Tuesday, July 10, 2012

Mithradates v. the Romans

Jim's Pontic army v. Steve's Marian Romans

Having just read He Died Old, Alfred Duggan's book about Mithradates it was impossible not to put the Pontic army on the table again.  You have to love a bloke who hates Rome as much as Mithradates.  From the day he murdered his Mum to get the throne until his son had him knocked off 48 years later he was on a mission.  Even Hannibal didn't make speaking with an Italian accent punishable by death.

Both armies were 500 pts.  The Romans in 2 infantry divisions and 1 cavalry division, the Ponts 1 infantry division & 2 cavalry divisions.  The table was diced up and had a hilly end and plain end.  Not surprisingly, the Romans deployed on the hilly end and the Ponts on the plain end.
The pics are taken from behind the Pontic line.  The core of the Pontic army was its phalanx supported by Thorakitai & bowmen. but it had strong cavalry on each wing.  The Roman legionaries were supported by Auxillia foot and horse, but this time Steve had very few light troops.
The battle was a revolving door.  The Romans withdrew their horse behind the woods on their left and their legions steadily advanced and swung left.  The Ponts sent skirmishers forward to wear down the advancing Romans while their phalanx ponderously wheeled right and their right flank cavalry charged off after the Roman horse.
The cavalry fight was won by the Ponts, but their heavies were badly mauled and had to spend time rallying while the light cavalry tried to take out the Auxilla foot now forming the flank guard of the Roman foot.
The Auxilia flank guard stubbornly gave ground, but would not break as poor command dice held up the Pontic right flank cavalry.  But the Romans knew it was only matter of time before their flank was turned and despite the disruption of the enemy skirmishers charged the phalanx in a ragged line as soon as they could.

The phalanx looked impregnable, but alas for Mithradites, as so often in real life, the dice gods decided it was the time to give the Romans a break.  One phalanx broke, then another, shredding the solid front.  The Romans then got in some flank attacks and the infantry division broke.  Unfortunately, the Pontic commander was so dismayed at the goings-on on the table he forgot to take any pics of the sad events.

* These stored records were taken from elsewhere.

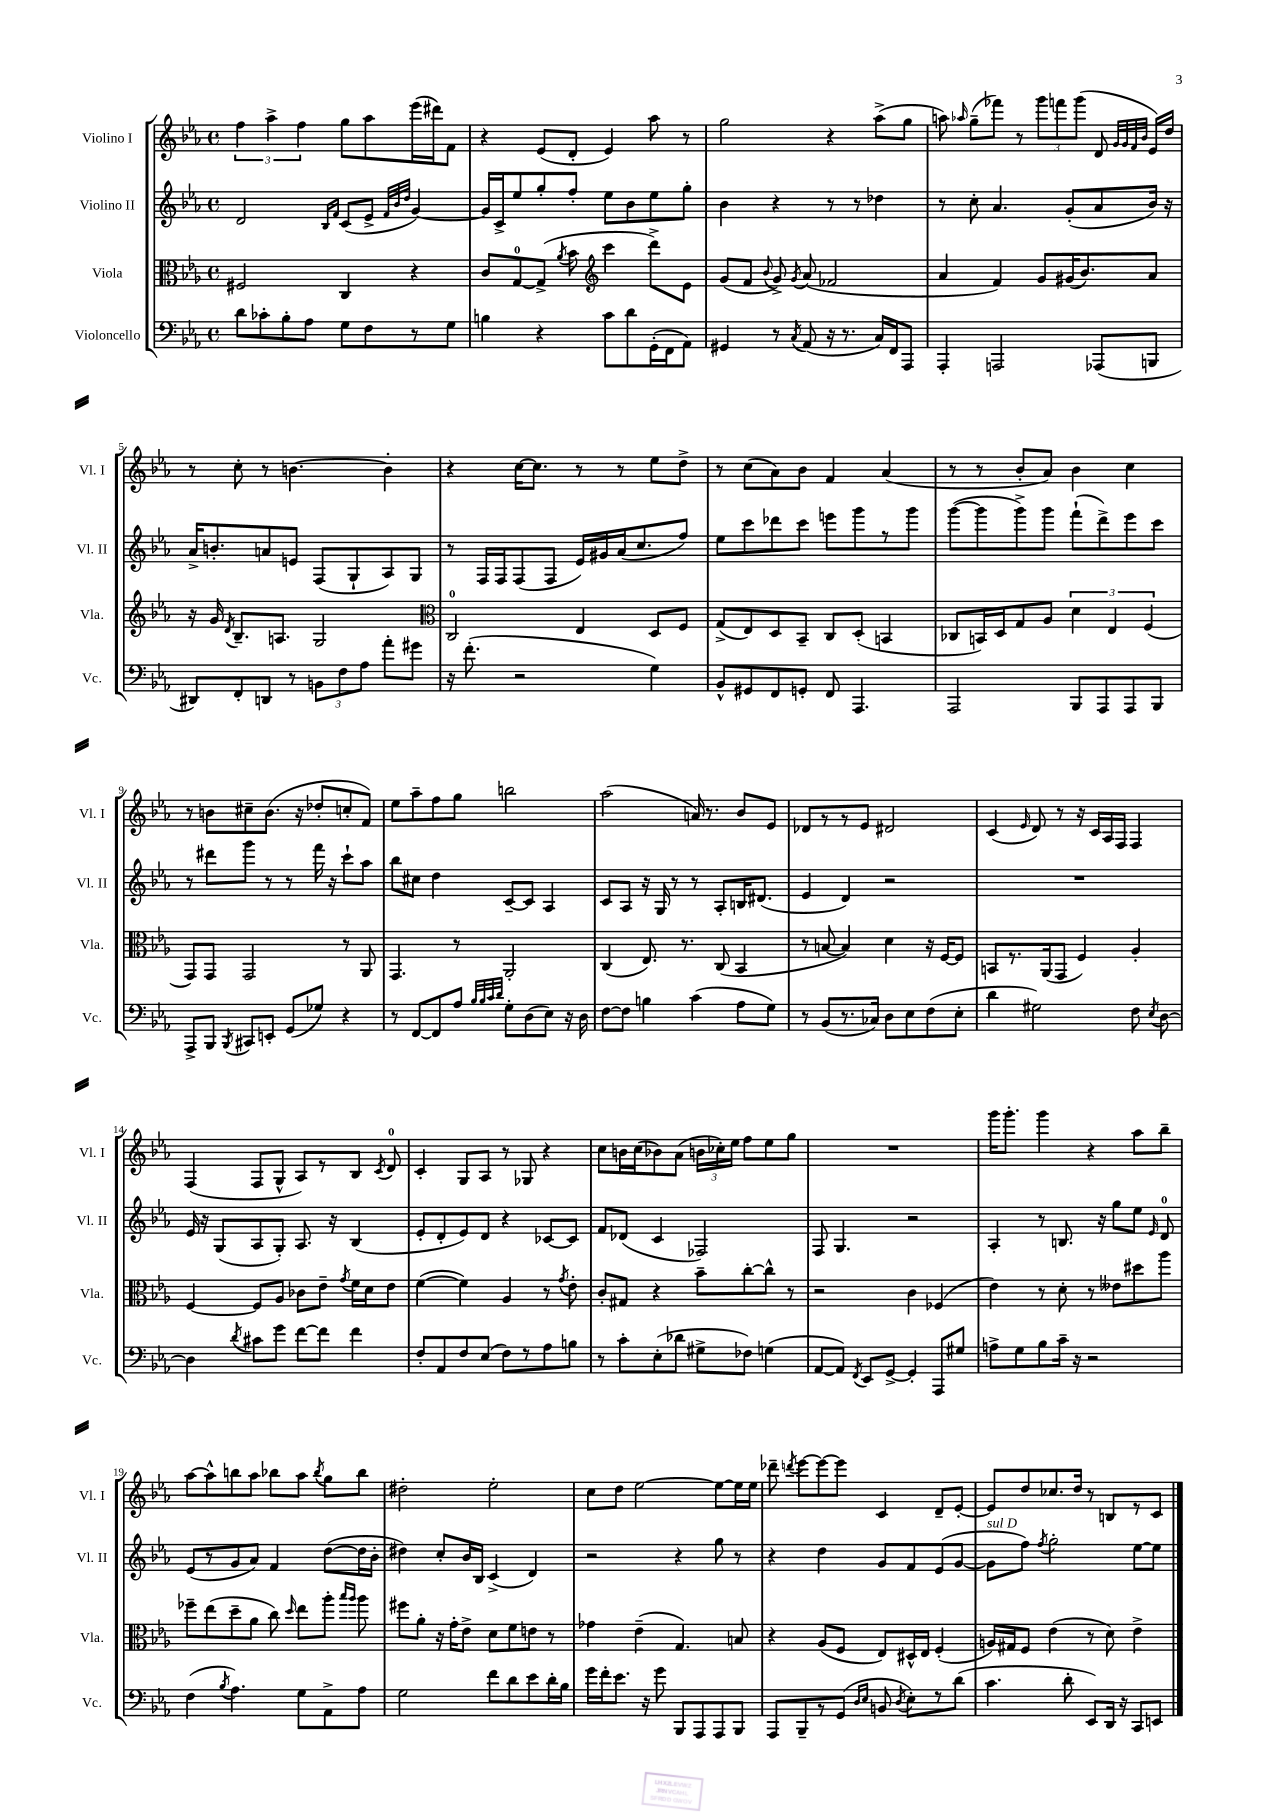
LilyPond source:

<<
\new StaffGroup <<
\new Staff = "s0" \with { instrumentName = "Violino I" shortInstrumentName = "Vl. I" } {
    \clef treble \key ees \major \defaultTimeSignature \time 4/4
    \autoBeamOff \tuplet 3/2 { f''4 aes''4-> f''4 } g''8[ aes''8 ees'''16( dis'''16) f'8] |
    r4 ees'8[( d'8]-. ees'4) aes''8 r8 |
    g''2 r4 aes''8[->( g''8] |
    a''8) \grace { aes''16 } g''8[--( fes'''8]) r8 \tuplet 3/2 { g'''8[ f'''8 g'''8]( } d'8 \grace { g'32[ g'32 f'32 bes'32] } ees'16[) d''16] |
    r8 c''8-. r8 b'4.~ b'4-. |
    r4 c''16[~ c''8.] r8 r8 ees''8[ d''8]-> |
    r8 c''8[( aes'8) bes'8] f'4 aes'4( |
    r8 r8 bes'8[-. aes'8]) bes'4 c''4 |
    r8 b'8[ cis''8-- b'8.]( r16 des''8[-. c''8-. f'8]) |
    ees''8[ aes''8-- f''8 g''8] b''2 |
    aes''2( a'16) r8. bes'8[ ees'8] |
    des'8[ r8 r8 ees'8] dis'2 |
    c'4( \grace { ees'16 } d'8) r8 r16 c'16[ aes16 f16] f4 |
    f4( f8[ g8]-^ aes8[) r8 bes8] \acciaccatura { c'8 } d'8-0 |
    c'4-. g8[ aes8] r8 ges8 r4 |
    c''8[ b'16 c''16( bes'8) aes'8]( \tuplet 3/2 { b'16[ ces''16-.) ees''16] } f''8[ ees''8 g''8] |
    R1 |
    g'''16[ g'''8.]-. g'''4 r4 aes''8[ bes''8]-- |
    aes''8[~ aes''8-^ b''8 aes''8] bes''8[ aes''8] \acciaccatura { bes''8 } g''8[ bes''8] |
    dis''2-. ees''2-. |
    c''8[ d''8] ees''2~ ees''8[~ ees''16 ees''16] |
    des'''8-- \acciaccatura { d'''8 } ees'''8[~ ees'''8~ ees'''8] c'4 d'8[-- ees'8]~-. |
    ees'8[ d''8 ces''8. d''16] r8 b8[ r8 c'8] \bar "|." |
}
\new Staff = "s1" \with { instrumentName = "Violino II" shortInstrumentName = "Vl. II" } {
    \clef treble \key ees \major \defaultTimeSignature \time 4/4
    \autoBeamOff d'2 \grace { bes16[ f'16] } c'8[( ees'8]-> \grace { f'32[ bes'32 d''32] } g'4~) |
    g'16[ c'16-> ees''8 g''8-. f''8]-. ees''8[ bes'8 ees''8 g''8]-. |
    bes'4 r4 r8 r8 des''4 |
    r8 c''8-. aes'4. g'8[-.( aes'8 bes'16]) r16 |
    aes'16[-> b'8.-. a'8 e'8] f8[( g8-! aes8) g8] |
    r8 f16[ f16 f8( f8] ees'16[) gis'16 aes'16( c''8. f''8]) |
    ees''8[ c'''8 des'''8 c'''8] e'''8[ g'''8 r8 g'''8] |
    g'''8[~( g'''8 g'''8->) g'''8] f'''8[-!( d'''8->) ees'''8 c'''8] |
    r8 dis'''8[ g'''8] r8 r8 f'''16 r16 c'''8[-! aes''8] |
    bes''8[ cis''8] d''4 c'8[~-- c'8] aes4 |
    c'8[ aes8] r16 g16 r8 r8 aes8[-. b16 dis'8.]( |
    ees'4 d'4) r2 |
    R1 |
    ees'16 r16 g8[( aes8 g8]-.) aes8. r16 bes4( |
    ees'8[-. d'8-. ees'8) d'8] r4 ces'8[~ ces'8] |
    f'8[ des'8]( c'4 fes2) |
    f8 g4. r2 |
    aes4-. r8 b8. r16 g''8[ ees''8] \grace { ees'16 } d'8-0 |
    ees'8[( r8 g'8 aes'8]) f'4 d''8[~( d''16 bes'16]-. |
    dis''4) c''8[-. bes'16 bes16] c'4->( d'4) |
    r2 r4 g''8 r8 |
    r4 d''4 g'8[ f'8 ees'8( g'8]~ |
    g'8[^\markup { \italic "sul D" } f''8]) \acciaccatura { f''8 } g''2-. ees''8[~ ees''8] \bar "|." |
}
\new Staff = "s2" \with { instrumentName = "Viola" shortInstrumentName = "Vla." } {
    \clef alto \key ees \major \defaultTimeSignature \time 4/4
    \autoBeamOff fis2 c4 r4 |
    c'8[ g8-0~ g8]->( \acciaccatura { aes'8 } bes'8 \clef treble c'''4 d'''8[->) ees'8] |
    g'8[( f'8] \appoggiatura { bes'8 } g'8->) \acciaccatura { g'8 } aes'8( fes'2 |
    aes'4 f'4) g'8[ gis'16( bes'8.) aes'8] |
    r16 g'16 \acciaccatura { d'8 } bes8.[-- a8.] g2 |
    \clef alto c2-0 ees4 d8[ f8] |
    g8[->( ees8) d8 bes,8]-- c8[ d8]-.( b,4 |
    ces8[ b,16) d16 g8 aes8] \tuplet 3/2 { d'4 ees4 f4( } |
    g,8[) g,8] g,2 r8 aes,8 |
    g,4. r8 aes,2-. |
    c4( ees8.) r8. c8( bes,4 |
    r8 b8~ b4) d'4 r16 f16[~ f8] |
    b,8[ r8. aes,16( g,8] f4) aes4-. |
    f4~ f8[ aes8] ces'8[ ees'8]-- \acciaccatura { g'8 } f'16[ d'16 ees'8] |
    f'4~( f'4) aes4 r8 \acciaccatura { g'8 } ees'8-. |
    c'8[-. gis8] r4 bes'8[-- c''8~-. c''8]-^ r8 |
    r2 c'4 fes4( |
    ees'4) r8 d'8-. r8 eeses'8[ dis''8 aes''8] |
    fes''8[-- ees''8( d''8-- aes'8] c''8) \grace { d''16 } ees''8[ aes''8]-. \grace { bes''16[ aes''16] } aes''8 |
    fis''8[ aes'8]-. r16 g'16[-. ees'8]-> d'8[ f'8 e'8] r8 |
    ges'4 ees'4--( g4.) b8 |
    r4 aes8[( f8] ees8[) dis16-^ ees16] f4-.( |
    a16[) gis16 f8] ees'4( r8 d'8) ees'4-> \bar "|." |
}
\new Staff = "s3" \with { instrumentName = "Violoncello" shortInstrumentName = "Vc." } {
    \clef bass \key ees \major \defaultTimeSignature \time 4/4
    \autoBeamOff d'8[ ces'8-. bes8-. aes8] g8[ f8 r8 g8] |
    b4 r4 c'8[ d'8 g,16-.( f,16 aes,8]) |
    gis,4 r8 \acciaccatura { c8 } aes,8( r16 r8. c16[) f,16 aes,,8] |
    aes,,4-. a,,2 aes,,8[( b,,8] |
    dis,8[) f,8-. d,8] r8 \tuplet 3/2 { b,8[ f8 aes8] } aes'8[-. gis'8] |
    r16 f'8.-.( r2 g4) |
    bes,8[-^ gis,8 f,8 g,8]-. f,8 aes,,4. |
    aes,,2 bes,,8[ aes,,8 aes,,8 bes,,8] |
    aes,,8[-> bes,,8] \acciaccatura { bes,,8 } cis,8[ e,8]-. g,8[( ges8]) r4 |
    r8 f,8[~ f,8 aes8] \grace { bes32[ bes32 c'32 d'32] } g8[-. d8( ees8]) r16 d16 |
    f8[~ f8] b4 c'4( aes8[ g8]) |
    r8 bes,8[( r8. ces16]) d8[ ees8 f8( ees8]-. |
    d'4 gis2) f8 \acciaccatura { ees8 } d8~ |
    d4 \acciaccatura { d'8 } cis'8[ g'8] f'8[~ f'8] f'4 |
    f8[-. aes,8 f8 ees8]( f8[) r8 aes8 b8] |
    r8 c'8[-. ees8-.( des'8] gis8[-> fes8]) g4( |
    aes,8[~ aes,8]) \acciaccatura { f,8 } ees,8[ g,8]~-> g,4-. aes,,8[ gis8] |
    a8[-> g8 bes8 c'16]-- r16 r2 |
    f4( \acciaccatura { bes8 } aes4.) g8[ aes,8-> aes8] |
    g2 f'8[ d'8 ees'8 d'16-. bes16] |
    g'16[ f'16-. ees'8.] r16 g'8 bes,,8[ aes,,8 aes,,8 bes,,8] |
    aes,,8[ bes,,8-- r8 g,8]( \grace { d16[ ees16] } b,8 \acciaccatura { d8 } ees8[-.) r8 d'8]( |
    c'4. d'8-. ees,8[) d,16] r16 c,8[ e,8] \bar "|." |
}
>>
>>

But as they do, the dice gods eventually relented.  The Auxilia flank guard finally broke and the Pontic cavalry smashed into the Roman left rear.  The other Pontic cavalry division, which had been withdrawn to support the phalanx, counterattacked before the Romans could sort their line back out after beating the phalanx.
With the dice now turning back in their favour, the Pontic cavalry broke both Roman infantry divisions giving Mithradates victory.

Once again we had a battle with wild swings of fortune.  The Ponts certainly outmanoeuvred the Romans, but then a period where they couldn't throw a hit, couldn't throw a save, & failed every morale throw, while the Romans did the opposite, nearly turned it around.   But, at least in Pontic eyes, justice prevailed in the end.

We tried out new counters I bought in Launceston last week after seeing them at the games club meeting.  We used green for casualties, orange for one off shaken, yellow for shaken, blue for disordered.  They did the job nicely.